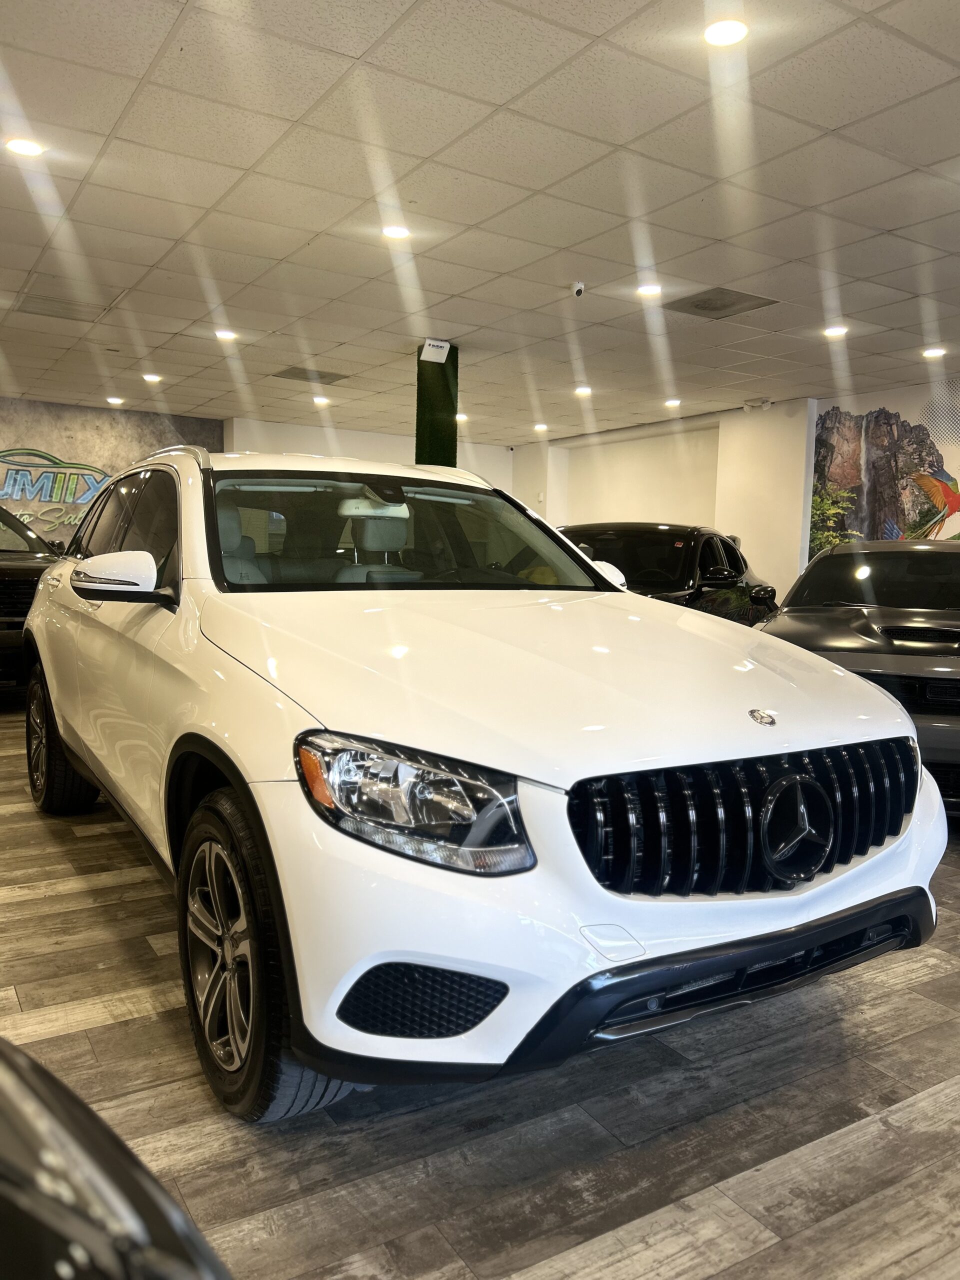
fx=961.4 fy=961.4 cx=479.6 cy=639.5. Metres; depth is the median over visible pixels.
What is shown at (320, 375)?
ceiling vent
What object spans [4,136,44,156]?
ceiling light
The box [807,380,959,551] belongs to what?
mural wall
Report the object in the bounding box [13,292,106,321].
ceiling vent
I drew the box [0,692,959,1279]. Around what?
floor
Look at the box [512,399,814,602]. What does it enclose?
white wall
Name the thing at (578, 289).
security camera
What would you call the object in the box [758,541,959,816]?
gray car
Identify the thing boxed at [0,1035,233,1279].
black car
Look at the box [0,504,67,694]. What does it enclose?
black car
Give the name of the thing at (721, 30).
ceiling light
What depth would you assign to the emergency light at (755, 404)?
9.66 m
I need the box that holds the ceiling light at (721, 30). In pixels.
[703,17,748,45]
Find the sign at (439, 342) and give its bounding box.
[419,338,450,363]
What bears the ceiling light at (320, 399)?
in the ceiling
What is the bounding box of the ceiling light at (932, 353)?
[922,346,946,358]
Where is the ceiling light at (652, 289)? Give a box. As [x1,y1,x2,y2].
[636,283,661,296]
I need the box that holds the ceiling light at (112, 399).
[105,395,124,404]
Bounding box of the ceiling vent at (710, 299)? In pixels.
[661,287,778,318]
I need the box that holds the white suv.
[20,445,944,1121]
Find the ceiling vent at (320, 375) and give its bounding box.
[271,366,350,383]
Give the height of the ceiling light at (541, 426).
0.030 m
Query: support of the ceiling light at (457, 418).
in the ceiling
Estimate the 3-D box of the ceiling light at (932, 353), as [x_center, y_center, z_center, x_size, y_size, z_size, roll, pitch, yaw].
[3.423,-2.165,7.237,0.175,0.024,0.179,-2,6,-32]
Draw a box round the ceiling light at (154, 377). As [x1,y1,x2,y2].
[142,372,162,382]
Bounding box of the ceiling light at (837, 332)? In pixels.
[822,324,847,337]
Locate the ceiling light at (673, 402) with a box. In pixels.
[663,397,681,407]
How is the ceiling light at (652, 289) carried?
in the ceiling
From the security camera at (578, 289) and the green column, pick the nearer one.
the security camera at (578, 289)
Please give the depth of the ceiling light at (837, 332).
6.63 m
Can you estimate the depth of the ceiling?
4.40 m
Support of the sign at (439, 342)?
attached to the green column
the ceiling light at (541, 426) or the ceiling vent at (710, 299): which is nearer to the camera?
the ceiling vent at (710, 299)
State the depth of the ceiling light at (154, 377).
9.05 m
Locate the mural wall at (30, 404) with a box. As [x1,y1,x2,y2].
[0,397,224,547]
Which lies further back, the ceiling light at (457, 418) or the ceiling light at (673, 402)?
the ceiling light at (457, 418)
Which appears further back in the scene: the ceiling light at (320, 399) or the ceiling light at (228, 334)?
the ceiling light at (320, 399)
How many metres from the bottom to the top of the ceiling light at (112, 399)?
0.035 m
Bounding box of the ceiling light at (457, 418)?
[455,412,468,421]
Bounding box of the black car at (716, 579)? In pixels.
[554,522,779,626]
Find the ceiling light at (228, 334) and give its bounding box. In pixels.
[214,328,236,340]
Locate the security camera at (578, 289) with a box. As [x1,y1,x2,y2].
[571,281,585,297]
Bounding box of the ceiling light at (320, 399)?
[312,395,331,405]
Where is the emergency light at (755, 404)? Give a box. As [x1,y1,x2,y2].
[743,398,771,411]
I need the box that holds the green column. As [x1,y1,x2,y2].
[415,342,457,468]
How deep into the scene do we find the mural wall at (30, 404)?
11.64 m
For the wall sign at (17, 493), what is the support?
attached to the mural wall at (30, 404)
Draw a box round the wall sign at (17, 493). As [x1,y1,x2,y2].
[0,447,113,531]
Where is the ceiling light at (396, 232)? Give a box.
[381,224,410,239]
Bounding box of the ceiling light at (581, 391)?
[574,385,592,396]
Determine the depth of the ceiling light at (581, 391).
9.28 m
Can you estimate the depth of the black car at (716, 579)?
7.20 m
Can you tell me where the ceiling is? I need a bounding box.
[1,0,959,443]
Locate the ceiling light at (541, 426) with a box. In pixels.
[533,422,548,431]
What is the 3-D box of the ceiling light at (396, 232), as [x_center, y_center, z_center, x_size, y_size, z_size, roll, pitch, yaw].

INSTRUCTIONS TO FOLLOW: What you return should be all of the material above, exactly, and none of its pictures.

SOLUTION TO THE PROBLEM:
fx=961.4 fy=961.4 cx=479.6 cy=639.5. Metres; depth is the median over visible pixels.
What is shown at (320, 375)?
ceiling vent
What object spans [4,136,44,156]?
ceiling light
The box [807,380,959,551] belongs to what?
mural wall
Report the object in the bounding box [13,292,106,321].
ceiling vent
I drew the box [0,692,959,1279]. Around what?
floor
Look at the box [512,399,814,602]. What does it enclose?
white wall
Name the thing at (578, 289).
security camera
What would you call the object in the box [758,541,959,816]?
gray car
Identify the thing boxed at [0,1035,233,1279].
black car
Look at the box [0,504,67,694]. What does it enclose?
black car
Give the name of the thing at (721, 30).
ceiling light
What depth would you assign to the emergency light at (755, 404)?
9.66 m
I need the box that holds the ceiling light at (721, 30). In pixels.
[703,17,748,45]
Find the sign at (439, 342) and give its bounding box.
[419,338,450,363]
What bears the ceiling light at (320, 399)?
in the ceiling
What is the bounding box of the ceiling light at (932, 353)?
[922,346,946,358]
Where is the ceiling light at (652, 289)? Give a box. As [x1,y1,x2,y2].
[636,283,661,296]
I need the box that holds the ceiling light at (112, 399).
[105,395,124,404]
Bounding box of the ceiling vent at (710, 299)? In pixels.
[661,287,778,318]
I need the box that holds the white suv.
[20,445,944,1121]
Find the ceiling vent at (320, 375) and give its bounding box.
[271,366,350,383]
Give the height of the ceiling light at (541, 426).
0.030 m
Query: support of the ceiling light at (457, 418).
in the ceiling
Estimate the 3-D box of the ceiling light at (932, 353), as [x_center, y_center, z_center, x_size, y_size, z_size, roll, pitch, yaw].
[3.423,-2.165,7.237,0.175,0.024,0.179,-2,6,-32]
Draw a box round the ceiling light at (154, 377). As [x1,y1,x2,y2].
[142,372,162,382]
Bounding box of the ceiling light at (837, 332)? In pixels.
[822,324,847,337]
Locate the ceiling light at (673, 402) with a box. In pixels.
[663,397,681,407]
How is the ceiling light at (652, 289) carried?
in the ceiling
From the security camera at (578, 289) and the green column, pick the nearer one.
the security camera at (578, 289)
Please give the depth of the ceiling light at (837, 332).
6.63 m
Can you estimate the depth of the ceiling?
4.40 m
Support of the sign at (439, 342)?
attached to the green column
the ceiling light at (541, 426) or the ceiling vent at (710, 299): which is nearer to the camera?
the ceiling vent at (710, 299)
State the depth of the ceiling light at (154, 377).
9.05 m
Locate the mural wall at (30, 404) with a box. As [x1,y1,x2,y2].
[0,397,224,547]
Which lies further back, the ceiling light at (457, 418) or the ceiling light at (673, 402)?
the ceiling light at (457, 418)
Which appears further back in the scene: the ceiling light at (320, 399) or the ceiling light at (228, 334)?
the ceiling light at (320, 399)
How many metres from the bottom to the top of the ceiling light at (112, 399)?
0.035 m
Bounding box of the ceiling light at (457, 418)?
[455,412,468,421]
Bounding box of the black car at (716, 579)? In pixels.
[554,522,779,626]
Find the ceiling light at (228, 334) and give its bounding box. In pixels.
[214,328,236,340]
Locate the security camera at (578, 289) with a box. As [x1,y1,x2,y2].
[571,281,585,297]
Bounding box of the ceiling light at (320, 399)?
[312,395,331,405]
Where is the emergency light at (755, 404)? Give a box. As [x1,y1,x2,y2].
[743,398,771,411]
I need the box that holds the green column. As [x1,y1,x2,y2].
[415,342,457,468]
How deep into the scene do we find the mural wall at (30, 404)?
11.64 m
For the wall sign at (17, 493), what is the support?
attached to the mural wall at (30, 404)
Draw a box round the wall sign at (17, 493). As [x1,y1,x2,y2].
[0,447,113,531]
Where is the ceiling light at (396, 232)? Give a box.
[381,224,410,239]
Bounding box of the ceiling light at (581, 391)?
[574,385,592,396]
Determine the depth of the ceiling light at (581, 391).
9.28 m
Can you estimate the depth of the black car at (716, 579)?
7.20 m
Can you tell me where the ceiling is? I need a bounding box.
[1,0,959,443]
Locate the ceiling light at (541, 426) with a box. In pixels.
[533,422,548,431]
What is the 3-D box of the ceiling light at (396, 232), as [x_center, y_center, z_center, x_size, y_size, z_size, roll, pitch, yaw].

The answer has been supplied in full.